> [Work item]:
Please copy exactly the part of the records below that opens with the line containing "pinky pip: (174, 166)" and closes with the line containing "index tip: (279, 230)", leaving out any pictures.

═════ Records shown

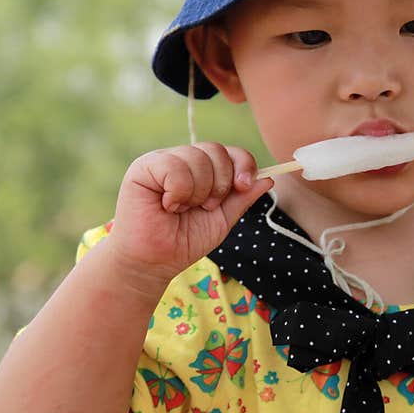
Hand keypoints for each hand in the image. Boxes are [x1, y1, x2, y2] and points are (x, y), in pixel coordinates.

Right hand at [104, 142, 273, 289]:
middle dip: (220, 184)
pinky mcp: (144, 167)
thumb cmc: (184, 241)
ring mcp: (163, 160)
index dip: (243, 164)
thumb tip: (268, 179)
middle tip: (205, 207)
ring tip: (182, 209)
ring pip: (197, 157)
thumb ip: (242, 198)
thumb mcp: (222, 219)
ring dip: (197, 192)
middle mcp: (182, 159)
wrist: (154, 263)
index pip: (230, 151)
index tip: (244, 186)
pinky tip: (167, 205)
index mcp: (202, 169)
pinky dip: (178, 192)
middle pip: (216, 149)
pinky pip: (174, 166)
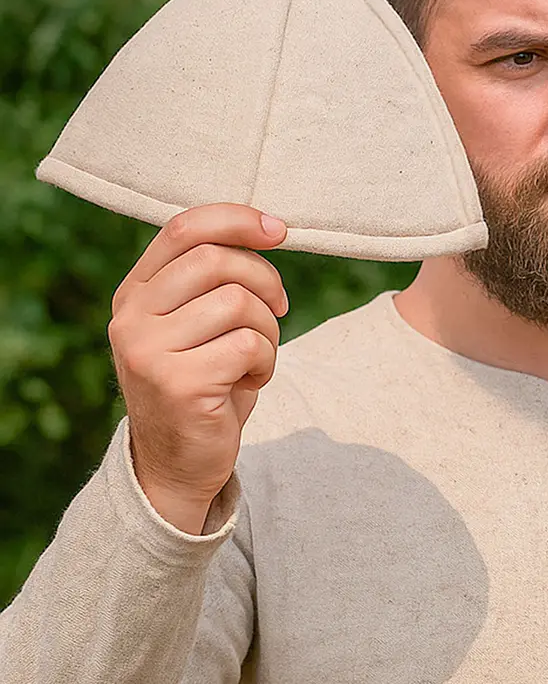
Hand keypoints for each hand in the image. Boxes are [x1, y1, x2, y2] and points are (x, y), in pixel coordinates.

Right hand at [108, 204, 289, 533]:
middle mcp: (131, 316)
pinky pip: (248, 346)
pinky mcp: (177, 383)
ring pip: (237, 303)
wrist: (178, 463)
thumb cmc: (203, 385)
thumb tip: (269, 228)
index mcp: (135, 292)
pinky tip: (250, 381)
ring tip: (256, 358)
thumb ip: (213, 280)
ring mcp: (148, 350)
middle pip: (216, 260)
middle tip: (278, 309)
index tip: (279, 230)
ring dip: (267, 330)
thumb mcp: (199, 325)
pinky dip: (265, 362)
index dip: (238, 220)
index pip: (184, 229)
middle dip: (265, 281)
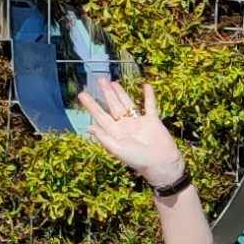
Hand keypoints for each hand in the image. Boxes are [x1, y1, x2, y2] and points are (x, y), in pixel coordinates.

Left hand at [70, 76, 190, 196]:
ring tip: (113, 82)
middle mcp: (125, 126)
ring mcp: (139, 122)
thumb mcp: (118, 149)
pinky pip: (150, 106)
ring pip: (128, 103)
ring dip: (121, 93)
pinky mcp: (152, 121)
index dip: (91, 105)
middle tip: (100, 80)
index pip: (101, 116)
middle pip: (113, 106)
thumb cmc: (138, 160)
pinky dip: (149, 96)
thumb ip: (104, 138)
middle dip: (106, 93)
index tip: (82, 94)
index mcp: (115, 133)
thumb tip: (89, 127)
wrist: (161, 163)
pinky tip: (146, 86)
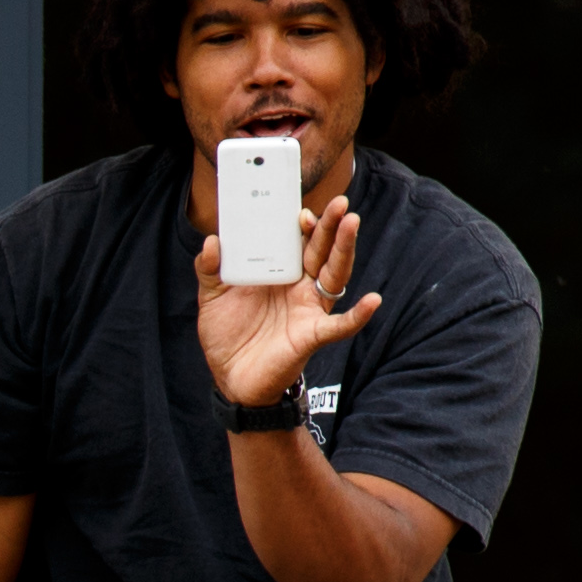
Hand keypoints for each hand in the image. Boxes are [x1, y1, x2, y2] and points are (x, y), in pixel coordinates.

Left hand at [193, 190, 379, 411]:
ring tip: (352, 223)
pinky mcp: (312, 335)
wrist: (231, 379)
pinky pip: (341, 326)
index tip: (300, 212)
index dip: (303, 226)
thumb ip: (209, 269)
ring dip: (345, 250)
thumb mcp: (212, 297)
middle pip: (322, 251)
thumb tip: (211, 242)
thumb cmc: (227, 336)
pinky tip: (372, 301)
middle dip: (331, 226)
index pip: (298, 243)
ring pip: (334, 275)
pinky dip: (358, 315)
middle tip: (340, 202)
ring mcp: (309, 309)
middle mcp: (300, 287)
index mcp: (279, 274)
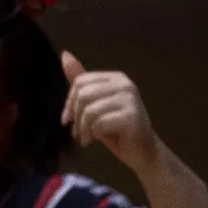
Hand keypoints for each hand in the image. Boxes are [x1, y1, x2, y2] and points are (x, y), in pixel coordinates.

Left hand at [60, 53, 161, 172]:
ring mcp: (130, 99)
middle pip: (83, 95)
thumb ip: (81, 83)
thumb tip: (65, 55)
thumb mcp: (94, 106)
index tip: (67, 120)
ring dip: (83, 129)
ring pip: (89, 110)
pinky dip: (93, 134)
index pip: (80, 82)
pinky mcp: (131, 116)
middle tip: (78, 132)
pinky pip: (99, 123)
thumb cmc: (116, 130)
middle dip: (75, 117)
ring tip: (87, 138)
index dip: (69, 103)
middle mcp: (125, 84)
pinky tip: (96, 140)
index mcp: (115, 78)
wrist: (143, 152)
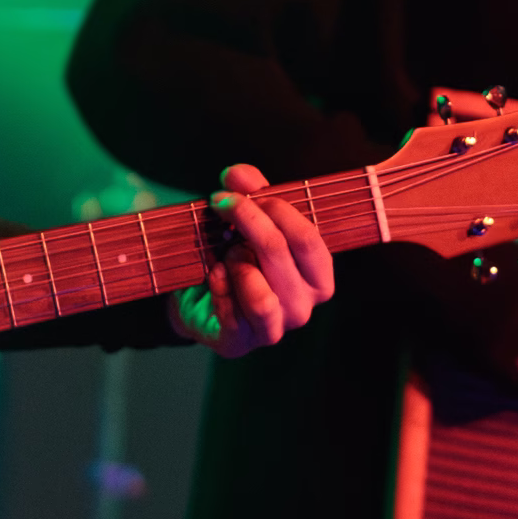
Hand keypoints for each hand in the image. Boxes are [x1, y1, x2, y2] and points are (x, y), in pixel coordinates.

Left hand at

══════════

> [Answer area]:
pinky pip: (174, 166)
Hand keypoints for each hand in the image. Boxes are [x1, y1, x2, y2] and points are (x, y), in pixel coordinates.

Right hand at [108, 204, 289, 533]:
middle mcp: (131, 316)
pinky pip: (248, 346)
pinky mcp: (177, 383)
ring pip: (237, 303)
wrist: (178, 463)
thumb cmc: (203, 385)
thumb tip: (269, 228)
index mcp: (135, 292)
pinky tip: (250, 381)
ring tip: (256, 358)
thumb ip: (213, 280)
ring mcp: (148, 350)
middle pip: (216, 260)
middle tip: (278, 309)
index tip: (279, 230)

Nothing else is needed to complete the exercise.